Öyleyse aromatik suların en yaygın kullanımlarını ve belirli bir rahatsızlığı iyileştirmek için hangi uçucu yağların en uygun olduğunu görelim:
- Yağlı ve saf olmayan ciltler için aromatik su: Bu tip ciltlerin görünümünü iyileştirmek için, yağ bezlerinin hiperfonksiyonelliği ile değişen abartılı sebum üretimini normalleştirmek gerekir. Bu amaçla lavanta, limon, kişniş, köknar veya melisa özleri ile zenginleştirilmiş aromatik sularla sık sık kompres yapılması önerilir. Özellikle lavanta suyunun, kuperozdan etkilenen bir cildin durumunu iyileştirdiği ve kaşıntıyı hafiflettiği de belirtilmiştir.

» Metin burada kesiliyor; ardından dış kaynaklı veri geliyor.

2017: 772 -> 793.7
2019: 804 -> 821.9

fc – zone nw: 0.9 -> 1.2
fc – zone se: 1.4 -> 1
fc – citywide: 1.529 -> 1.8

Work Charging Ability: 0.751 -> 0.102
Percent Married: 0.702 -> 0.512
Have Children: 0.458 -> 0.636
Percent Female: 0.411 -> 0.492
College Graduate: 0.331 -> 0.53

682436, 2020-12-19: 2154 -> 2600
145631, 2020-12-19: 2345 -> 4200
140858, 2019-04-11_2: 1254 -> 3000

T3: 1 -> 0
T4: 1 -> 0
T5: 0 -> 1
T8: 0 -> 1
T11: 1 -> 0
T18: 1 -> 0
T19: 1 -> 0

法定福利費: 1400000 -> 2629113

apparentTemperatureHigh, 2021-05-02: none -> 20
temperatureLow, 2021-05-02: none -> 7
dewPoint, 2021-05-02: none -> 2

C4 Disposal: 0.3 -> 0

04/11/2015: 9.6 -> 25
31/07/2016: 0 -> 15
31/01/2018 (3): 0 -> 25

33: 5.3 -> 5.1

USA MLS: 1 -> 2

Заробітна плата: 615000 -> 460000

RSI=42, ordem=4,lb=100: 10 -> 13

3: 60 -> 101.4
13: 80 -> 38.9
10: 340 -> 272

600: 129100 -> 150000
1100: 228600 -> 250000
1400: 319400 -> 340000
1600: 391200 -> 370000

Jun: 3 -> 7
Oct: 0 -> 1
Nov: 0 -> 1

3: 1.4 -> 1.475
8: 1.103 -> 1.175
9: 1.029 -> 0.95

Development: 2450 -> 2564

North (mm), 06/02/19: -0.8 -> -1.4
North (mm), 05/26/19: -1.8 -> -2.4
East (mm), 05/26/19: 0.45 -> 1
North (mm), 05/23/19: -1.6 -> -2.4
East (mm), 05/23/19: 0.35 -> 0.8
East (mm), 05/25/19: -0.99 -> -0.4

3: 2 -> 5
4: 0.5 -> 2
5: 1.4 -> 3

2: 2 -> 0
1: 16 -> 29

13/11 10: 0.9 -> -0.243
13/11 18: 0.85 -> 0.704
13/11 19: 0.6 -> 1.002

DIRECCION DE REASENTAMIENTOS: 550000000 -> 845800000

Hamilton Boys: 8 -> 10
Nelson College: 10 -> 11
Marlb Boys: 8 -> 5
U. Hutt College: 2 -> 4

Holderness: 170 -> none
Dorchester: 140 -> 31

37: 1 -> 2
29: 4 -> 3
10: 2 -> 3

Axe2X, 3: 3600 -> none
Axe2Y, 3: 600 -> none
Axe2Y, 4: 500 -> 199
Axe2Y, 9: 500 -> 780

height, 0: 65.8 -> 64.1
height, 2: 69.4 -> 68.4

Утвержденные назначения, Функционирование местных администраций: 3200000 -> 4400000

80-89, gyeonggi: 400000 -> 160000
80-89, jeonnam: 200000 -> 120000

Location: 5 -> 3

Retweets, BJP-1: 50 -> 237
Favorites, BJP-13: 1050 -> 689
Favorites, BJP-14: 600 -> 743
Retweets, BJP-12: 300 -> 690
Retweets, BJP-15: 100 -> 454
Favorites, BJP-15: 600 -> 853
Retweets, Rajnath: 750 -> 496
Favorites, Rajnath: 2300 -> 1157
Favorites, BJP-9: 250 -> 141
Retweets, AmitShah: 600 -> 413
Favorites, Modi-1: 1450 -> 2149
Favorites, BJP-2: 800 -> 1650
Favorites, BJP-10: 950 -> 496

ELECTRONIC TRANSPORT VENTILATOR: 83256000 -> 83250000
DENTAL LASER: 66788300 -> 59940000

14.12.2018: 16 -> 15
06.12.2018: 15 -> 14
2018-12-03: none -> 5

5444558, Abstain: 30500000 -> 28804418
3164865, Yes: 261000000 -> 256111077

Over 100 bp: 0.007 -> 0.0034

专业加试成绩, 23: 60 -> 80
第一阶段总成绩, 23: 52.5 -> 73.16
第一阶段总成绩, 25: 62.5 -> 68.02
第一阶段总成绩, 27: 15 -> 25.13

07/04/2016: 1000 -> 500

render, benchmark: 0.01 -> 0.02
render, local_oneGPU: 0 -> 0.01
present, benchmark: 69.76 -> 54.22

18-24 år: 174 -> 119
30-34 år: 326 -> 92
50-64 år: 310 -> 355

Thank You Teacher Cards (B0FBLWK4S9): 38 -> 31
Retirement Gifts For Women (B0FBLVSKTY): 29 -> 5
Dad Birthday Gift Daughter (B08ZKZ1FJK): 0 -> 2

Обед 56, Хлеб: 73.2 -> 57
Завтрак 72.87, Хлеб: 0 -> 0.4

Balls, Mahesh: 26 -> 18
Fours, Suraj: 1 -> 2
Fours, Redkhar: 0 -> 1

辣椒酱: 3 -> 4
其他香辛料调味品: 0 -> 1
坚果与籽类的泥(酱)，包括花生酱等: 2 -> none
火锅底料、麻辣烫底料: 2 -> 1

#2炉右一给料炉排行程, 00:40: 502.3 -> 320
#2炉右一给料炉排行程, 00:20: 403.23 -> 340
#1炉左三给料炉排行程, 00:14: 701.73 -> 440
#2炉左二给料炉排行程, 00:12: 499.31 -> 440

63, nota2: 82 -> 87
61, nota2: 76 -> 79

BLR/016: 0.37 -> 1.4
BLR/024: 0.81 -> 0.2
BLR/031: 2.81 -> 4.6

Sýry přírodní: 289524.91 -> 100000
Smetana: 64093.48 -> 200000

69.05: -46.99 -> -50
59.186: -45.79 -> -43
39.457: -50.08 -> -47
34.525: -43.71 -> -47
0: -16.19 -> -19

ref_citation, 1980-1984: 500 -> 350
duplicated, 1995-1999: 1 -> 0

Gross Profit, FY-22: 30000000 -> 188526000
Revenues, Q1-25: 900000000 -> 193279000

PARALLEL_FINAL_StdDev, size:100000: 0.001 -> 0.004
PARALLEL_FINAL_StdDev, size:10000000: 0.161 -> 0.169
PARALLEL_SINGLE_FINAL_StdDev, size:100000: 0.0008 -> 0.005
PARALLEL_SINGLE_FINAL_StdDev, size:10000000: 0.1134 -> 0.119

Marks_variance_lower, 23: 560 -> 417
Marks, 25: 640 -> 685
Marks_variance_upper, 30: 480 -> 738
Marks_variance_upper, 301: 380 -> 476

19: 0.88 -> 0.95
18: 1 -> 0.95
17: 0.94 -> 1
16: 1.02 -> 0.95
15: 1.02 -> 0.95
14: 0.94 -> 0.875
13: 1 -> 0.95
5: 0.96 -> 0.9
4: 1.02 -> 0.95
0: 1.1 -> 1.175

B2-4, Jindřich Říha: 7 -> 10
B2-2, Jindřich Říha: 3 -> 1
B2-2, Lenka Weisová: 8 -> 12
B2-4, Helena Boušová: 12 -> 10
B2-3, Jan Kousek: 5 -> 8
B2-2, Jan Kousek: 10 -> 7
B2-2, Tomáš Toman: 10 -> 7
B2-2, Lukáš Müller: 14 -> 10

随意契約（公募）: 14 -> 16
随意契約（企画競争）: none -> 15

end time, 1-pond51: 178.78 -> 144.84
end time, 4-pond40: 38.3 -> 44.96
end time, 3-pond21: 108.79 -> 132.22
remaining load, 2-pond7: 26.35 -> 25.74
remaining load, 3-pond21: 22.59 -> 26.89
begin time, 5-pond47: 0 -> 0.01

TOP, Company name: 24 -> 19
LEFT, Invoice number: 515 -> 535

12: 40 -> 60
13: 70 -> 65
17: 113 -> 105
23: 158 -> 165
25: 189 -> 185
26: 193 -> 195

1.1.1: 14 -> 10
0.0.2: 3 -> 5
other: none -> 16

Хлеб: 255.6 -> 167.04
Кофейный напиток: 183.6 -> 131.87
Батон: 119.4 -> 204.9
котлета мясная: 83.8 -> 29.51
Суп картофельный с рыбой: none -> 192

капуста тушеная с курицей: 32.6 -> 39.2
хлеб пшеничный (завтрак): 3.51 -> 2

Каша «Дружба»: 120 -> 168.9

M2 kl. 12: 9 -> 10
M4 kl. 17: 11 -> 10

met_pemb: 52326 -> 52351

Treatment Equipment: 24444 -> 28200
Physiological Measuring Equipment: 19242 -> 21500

- Kırmızı ve çatlamış ciltler için aromatik su: Çatlamış cildin daha derinlemesine besleyici ve nemlendirici bir tedaviye ihtiyacı olduğu düşünüldüğünde, yatıştırıcı, kızarıklık önleyici ve sakinleştirici etkiye sahip aromatik sular kesinlikle benzer bir cilt tipine fayda sağlayabilir. Bu amaçla gül, papatya, civanperçemi veya portakal çiçeği aromalı sularının paket halinde uygulanmasını tavsiye ederiz.Gül suyu tonlandırıcı özelliği ile çocuk cildinin tedavisi için de uygundur; Portakal çiçeği suyu aşırı hassas ve kızarık ciltlerin tedavisi için daha uygundur.
- Uyarıcı ve canlandırıcı aromatik su: İyi bir yüz cilt toniği melisa, biberiye, adaçayı veya gül suyu ile yapılabilir.Aromatik suların hassas bir yüz temizliği yaptıktan sonra tonlama etkisi ile kullanılması tavsiye edilir.
- Saç dökülmesine karşı aromatik su: Mikrosirkülasyonu uyaran esanslarla zenginleştirilmiş aromatik su ile hazırlanan ve doğrudan saç derisine uygulanan losyon bir şekilde saç dökülmesini engelleyebilir veya yavaşlatabilir. çay, ceviz, kekik ve dulavratotu kesinlikle en uygunudur.
Yan etkiler
Normalde kokulu su, çok hassas cilde sahip kişiler tarafından bile iyi tolere edilen bir kozmetik üründür.
Bununla birlikte, uçucu yağlar (güçlü alerjenik maddeler) içerdiklerinden, bu ürünler hassas kişilerde alerjik reaksiyonların başlamasına yardımcı olabilir ve ayrıca ciltte herhangi bir tahrişe (yanma, kızarıklık vb.) .
Böyle bir durumda, etkilenen bölge derhal yıkanmalı ve parfümlü su kullanımı derhal durdurulmalıdır. Tahriş kısa sürede kaybolmazsa, doktorunuza başvurmanız önerilir.